Janie nodded. “But Mommy and Daddy will always love you, no matter what, no matter if teacher never understands.” She turned her gaze to look at me. “You’re gonna let ’er into your class, Mrs. Rogers. We got ’er registered, she’s had every vaccine you could think of and then some, I’m headin’ off to college myself this fall, and she wants to go to school too. I’ll do ever’thin in my power to help make it easier, but you’re gonna do what you’re supposed to. That clear?”
“M-monster!” I waggled my finger at Dani. “That’s not a child!”
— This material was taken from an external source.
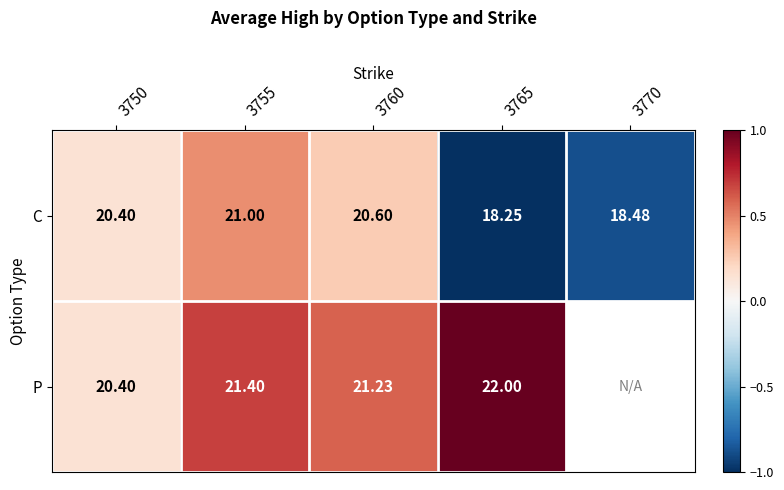

Is the value of C at 3770 greater than the value of P at 3760?

No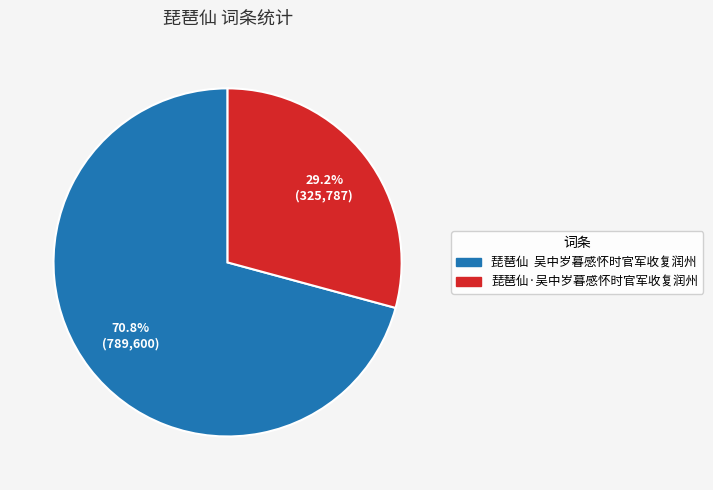

To the nearest percent, what percentage of the pie is 琵琶仙·吴中岁暮感怀时官军收复润州?

29%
“My God, woman, are you blind? Deaf?” Brett asked. He offered me a hand and picked me up from the ground. “If it wasn’t for the fact that we need yeh, I’d kick yer sorry ass out of here. Poor Dani’s been excited ’bout yeh comin’ to visit for near ’bout three weeks, and yeh just roll ’round on our floor, discriminatin’ ’gainst her.”
I breathed heavily, thinking about the confederate flag in their window. I thought about the racist comments I’d already heard Brett say. He thought I was the one being disciminatory? That blatantly racist asshole thought I was the one in the wrong?
Something clicked in my brain. I didn’t know exactly how to handle it at the time, so I handed over the welcome packet and goodie bag to Brett. “Here. I can’t handle this right now. I’ll call you back and reschedule a time to meet. Give me some time to process all this, that’s all.”
Before they had opportunity to protest or say another word, I hugged my purse tight to my chest and ran out of there.